### TASKS AND EXERCISES:
1) Reproduce the text on Covid vaccine wastage word for word, starting with "How can the" and going on through "the vaccination drive.".
2) Write what comes next in the text on Covid vaccine wastage, picking up after its final sentence.

Over 7 crore vaccine doses have been provided by the Centre to states so far, out of which more than 3.46 crore vaccine doses have been administered. Till date, around 6.5% of Covid vaccines have gone to waste according to health officials. Over 23 lakh vaccine doses wasted.
The Centre has asked states to encourage optimum utilisation of vaccines and to significantly curtail squandering after India witnessed a vaccine wastage of 6.5%.
What is causing the wastage?
Each Covishield vial has 10 doses in total, while a Covaxin vial contains 20 doses — each dose being 0.5 ml (for one person). Once opened, all doses have to be administered within four hours, otherwise, it goes to waste and the remaining doses have to be destroyed. The vaccine wastage in India can be largely be attributed to low turnout beneficiaries turning up to get vaccinated.
Since the vaccines need to be utilised within four hours of being opened, it is vital for vaccinators to coordinate the flow of beneficiaries.
Dr Suresh Kumar, medical director of LNJP Hospital, the only government hospital in Delhi that is vaccinating 24*7, said, “For example if we open up a vial in the evening around 6:00 pm and two people get vaccinated after that because of low turn out of beneficiaries, we are forced to destroy the rest of the right doses.”
“Single-dose vials are not cost-effective and have packaging and transportation issues. These vaccines are manufactured for masses. So, we need more and more people to be coming in to get inoculated,” he added.
How can the wastage be stopped?
India’s Covid-19 vaccination drive has become the second largest inoculation programme in the world. Despite the numbers, experts say there’s need to further pace up the vaccination drive.
“Vaccination centres should be provided with a backup data of people around 1km radius so they can call in people to get vaccinated. This backup list is important so the vaccines don’t go waste once a vial is opened. The list could include non-eligible people, better to have administered a dose than to throw it,” said public health expert Dileep Mavalankar told News18.
He also said, “Distributing vaccines across the country is one strategy but a better strategy at this point is to concentrate doses in districts where active cases are on a rise. Fifty districts have 60% of active Covid cases in the country. Giving vaccine to everybody in these districts would help to control the spread of the virus.”

### DATA:
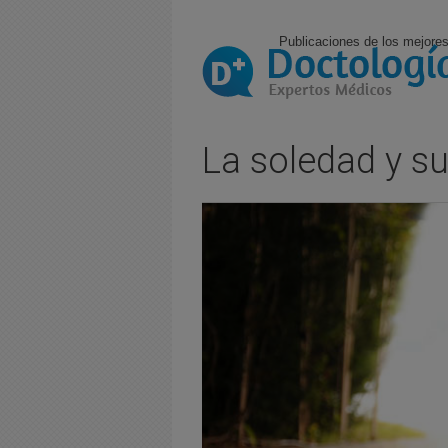
Publicaciones de los mejores
La soledad y s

### SOLVED TASKS:
1)
How can the wastage be stopped?
India’s Covid-19 vaccination drive has become the second largest inoculation programme in the world. Despite the numbers, experts say there’s need to further pace up the vaccination drive.

2)
Medical experts have suggested that the problem of wastage of vaccine doses could also be solved by expanding the eligibility criteria for vaccination instead of just focusing on the elderly and people above the age of 45 with co-morbidities.
Though sources in the health ministry have told News18 that the plan of expanding vaccination drive is still being deliberated on and that the government would rather want a significant number of people from the current vulnerable group to be vaccinated first.
“Wastage of this elixir-like precious commodity – the most important thing now for an individual and the country as a whole, is absolutely wrong,” Member (Health) NITI Aayog Dr VK Paul said at the weekly health ministry briefing.
Health Secretary Rajesh Bhushan added that “The message we have shared with states is that vaccines are invaluable commodities. They are public health goods and therefore vaccines have to be optimally utilised. Vaccine wastage has to be drastically reduced. Any reduction in wastage means that you end up inoculating more people and therefore the chances of disrupting the chain of infection grow that much more.”
Several states have registered higher levels of wastage as compared to the national average of 6.5 percent. Telangana lost 17.5 percent of its doses, Andhra Pradesh 11.6 percent and Uttar Pradesh 9.4 percent.
Prime Minister Narendra Modi too flagged the issue of vaccine wastage during his virtual meeting with the chief ministers. He asked states to ensure not a single shot is wasted. “Over 10 % wastage has been reported in Telangana and Andhra Pradesh. We have no right to waste a dose which is another person’s right. I urge states to aim for zero vaccine wastage targets. The more we save, the more eligible people will get both doses.”